> **YOUR GOAL**:
Copy out the discussion questions on The Odd Woman word for word, in full.

[TEXT SECTION — start]

8. Why does Godwin include the Enema Bandit in her story? Consider the ending of the novel, which involves fear of the Enema Bandit and then the appreciation of overheard music.

9. Gerda is called Jane’s opposite. Is there a doppelgänger in your life who both attracts and repels you? Do you need one?

10. Stories are procrustean, Jane thinks. “If a living human being tried to squeeze himself into a particular story, he might find vital parts of himself lopped off.” How does Godwin respond to this story-writing challenge?

11. In The Odd Woman, clothing becomes significant and symbolic. There’s the shopping episode in chapter 14, and, before that, Jane is agonizing over what to wear to her grandmother’s funeral at the end of chapter 6. In the larger story of women’s shifting identities, is getting dressed one of the ma­jor passages? Is there a story behind every day’s dressing decision? (Look at Gabriel’s clothing when he arrives at the end of chapter 11.) What other story elements might figure in a classic story about women’s roles? Does Godwin employ them?

[TEXT SECTION — finish]
[DATA EXCERPTS — start]

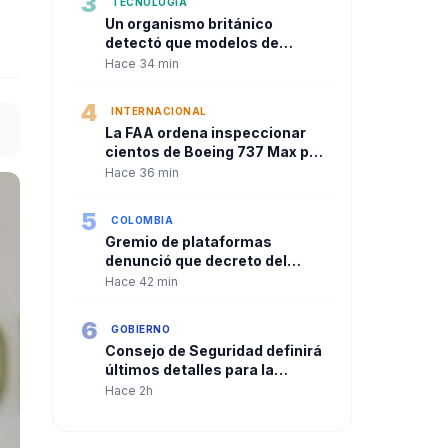
3
TECNOLOGÍA
Un organismo británico
detectó que modelos de
inteligencia artificial
Hace 34 min
intentaron atacar sistemas
reales durante pruebas de
4
INTERNACIONAL
seguridad
La FAA ordena inspeccionar
cientos de Boeing 737 Max por
grietas en el fuselaje
Hace 36 min
5
COLOMBIA
Gremio de plataformas
denunció que decreto del
Gobierno Petro “hace trizas”
Hace 42 min
acuerdo sobre seguridad
social de repartidores
6
GOBIERNO
Consejo de Seguridad definirá
últimos detalles para la
posesión presidencial en Cali
Hace 2h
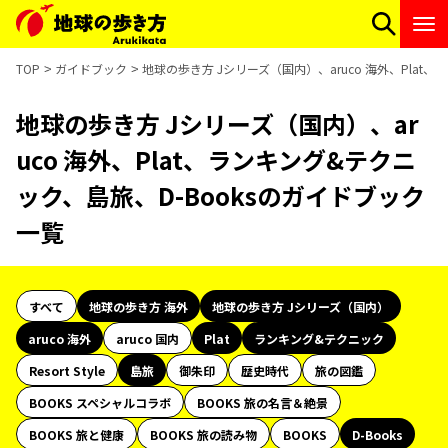
TOP
ガイドブック
地球の歩き方 Jシリーズ（国内）、aruco 海外、Plat
地球の歩き方 Jシリーズ（国内）、ar
uco 海外、Plat、ランキング&テクニ
ック、島旅、D-Booksのガイドブック
一覧
すべて
地球の歩き方 海外
地球の歩き方 Jシリーズ（国内）
aruco 海外
aruco 国内
Plat
ランキング&テクニック
Resort Style
島旅
御朱印
歴史時代
旅の図鑑
BOOKS スペシャルコラボ
BOOKS 旅の名言＆絶景
BOOKS 旅と健康
BOOKS 旅の読み物
BOOKS
D-Books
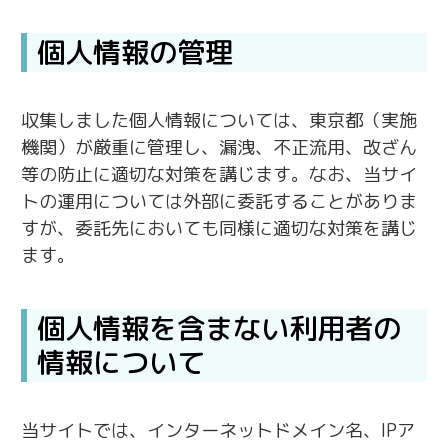
個人情報の管理
収集しました個人情報については、東京都（実施
機関）が厳重に管理し、漏洩、不正流用、改ざん
等の防止に適切な対策を講じます。なお、当サイ
トの運用については外部に委託することがありま
すが、委託先においても同様に適切な対策を講じ
ます。
個人情報を含まない利用者の
情報について
当サイトでは、インターネットドメイン名、IPア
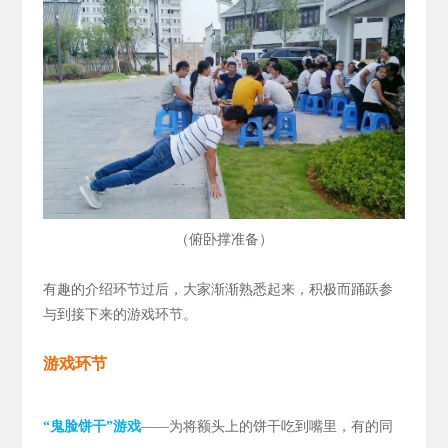
（
）
俯卧撑准备
有趣的介绍环节过后，大家渐渐熟悉起来，积极而踊跃参
与到接下来的游戏环节。
游戏环节
“鬼脸饼干”游戏
——为将额头上的饼干吃到嘴里，有的同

[DATA EXCERPTS — finish]

> **SOLUTION TO THIS EXERCISE**:
8. Why does Godwin include the Enema Bandit in her story? Consider the ending of the novel, which involves fear of the Enema Bandit and then the appreciation of overheard music.

9. Gerda is called Jane’s opposite. Is there a doppelgänger in your life who both attracts and repels you? Do you need one?

10. Stories are procrustean, Jane thinks. “If a living human being tried to squeeze himself into a particular story, he might find vital parts of himself lopped off.” How does Godwin respond to this story-writing challenge?

11. In The Odd Woman, clothing becomes significant and symbolic. There’s the shopping episode in chapter 14, and, before that, Jane is agonizing over what to wear to her grandmother’s funeral at the end of chapter 6. In the larger story of women’s shifting identities, is getting dressed one of the ma­jor passages? Is there a story behind every day’s dressing decision? (Look at Gabriel’s clothing when he arrives at the end of chapter 11.) What other story elements might figure in a classic story about women’s roles? Does Godwin employ them?